● INSTRUCTION
Reproduce the records without their pictures, keeping every word as it is.

▼▼▼

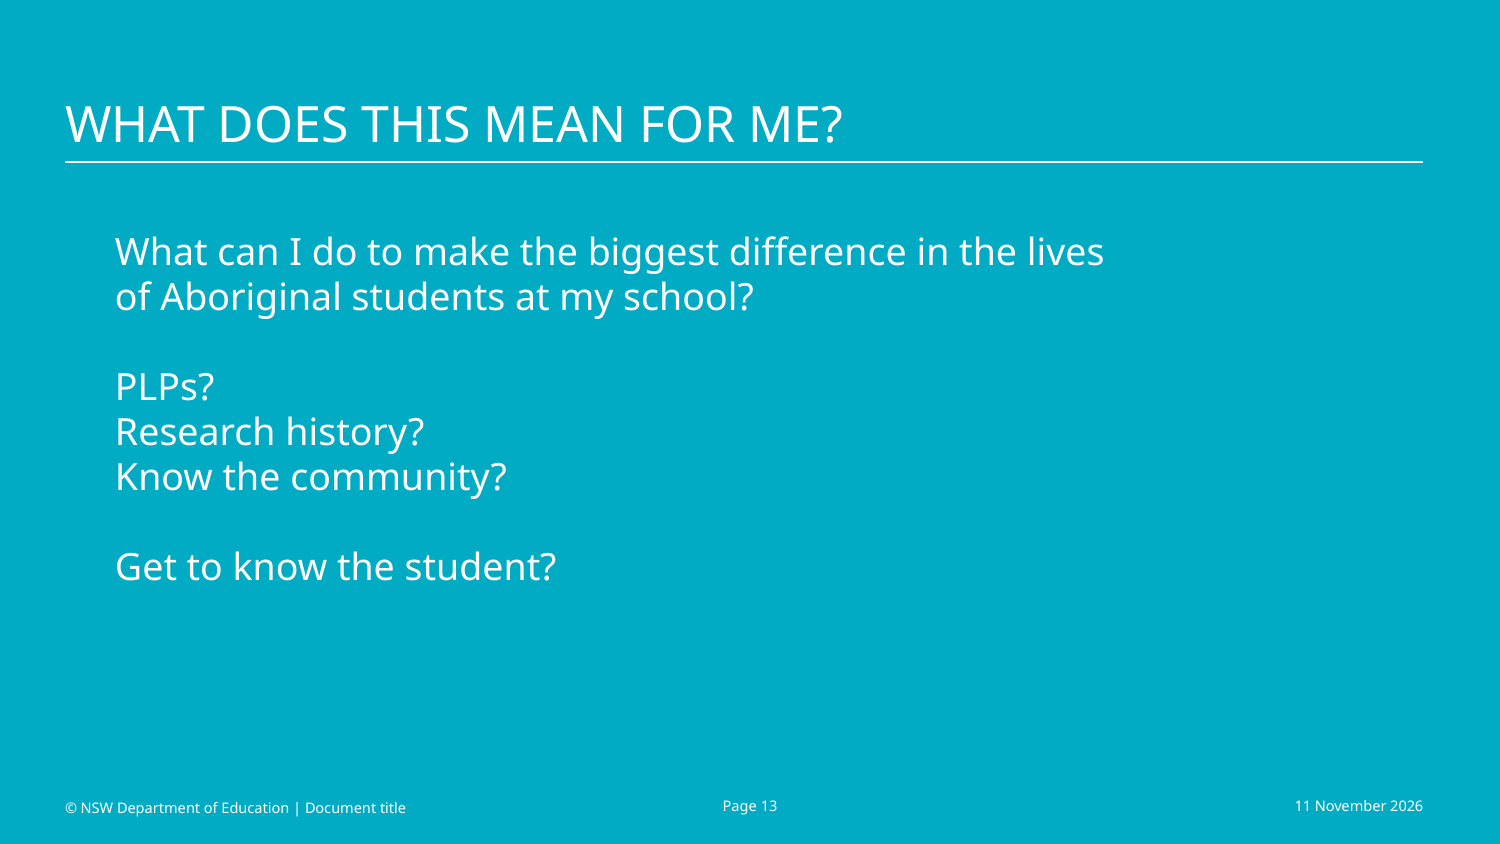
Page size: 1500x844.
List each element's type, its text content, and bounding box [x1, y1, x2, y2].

text_box What can I do to make the biggest difference in the lives of Aboriginal students at my school? PLPs? Research history? Know the community? Get to know the student? [100, 220, 1140, 821]
title What does this mean for me? [64, 43, 1424, 161]
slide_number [1151, 779, 1424, 824]
footer © NSW Department of Education | Document title [64, 779, 514, 824]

▲▲▲

● WRITTEN ANSWER
Page size: 1500x844.
List each element's type, its text content, and bounding box [x1, y1, x2, y2].

text_box What can I do to make the biggest difference in the lives of Aboriginal students at my school? PLPs? Research history? Know the community? Get to know the student? [100, 220, 1140, 821]
title What does this mean for me? [64, 43, 1424, 161]
slide_number [1151, 779, 1424, 824]
footer © NSW Department of Education | Document title [64, 779, 514, 824]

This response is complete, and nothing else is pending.